We could make R2 variable, balance the bridge, determine the resistance of the thermistor, and then check that value of resistance against a table showing the resistance of the thermistor over the required temperature range. However, this gets tedious and cumbersome. We would much rather be able to read the temperature directly on some sort of display. We can do this by simply using a specialized scale with the galvanometer — a scale calibrated to indicate the temperature that will cause the pointer to move to a particular position, rather than the current through the meter. We can also replace the galvanometer with an amplifier such as an instrumentation amplifier, and have its readout appear directly as temperature.

The sensing device doesn't have to be a thermistor; it can be any device whose self-resistance changes in accordance with some external physical condition.
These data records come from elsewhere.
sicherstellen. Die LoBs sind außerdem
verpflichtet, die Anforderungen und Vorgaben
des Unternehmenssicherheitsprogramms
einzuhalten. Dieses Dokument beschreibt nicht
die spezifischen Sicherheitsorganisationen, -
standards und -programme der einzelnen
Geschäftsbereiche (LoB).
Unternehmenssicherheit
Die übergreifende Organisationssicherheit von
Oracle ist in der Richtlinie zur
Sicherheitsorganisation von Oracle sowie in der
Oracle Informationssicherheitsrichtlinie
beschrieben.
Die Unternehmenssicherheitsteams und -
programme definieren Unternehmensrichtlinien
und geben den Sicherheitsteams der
This includes photosensitive devices to measure light levels, strain gauges, methods to measure the salinity (salt content) of water, liquid level sensors, and any other transducer whose response to some sort of change is a change in internal resistance.

AC Power for the Wheatstone Bridge

The power source for the Wheatstone Bridge does not have to be dc; we could use an ac power source or even some sort of signal. The use of an ac source of some kind dramatically expands the ways in which the Wheatstone Bridge can be used. We will explore some of those applications as a part of combinations of components with alternating current.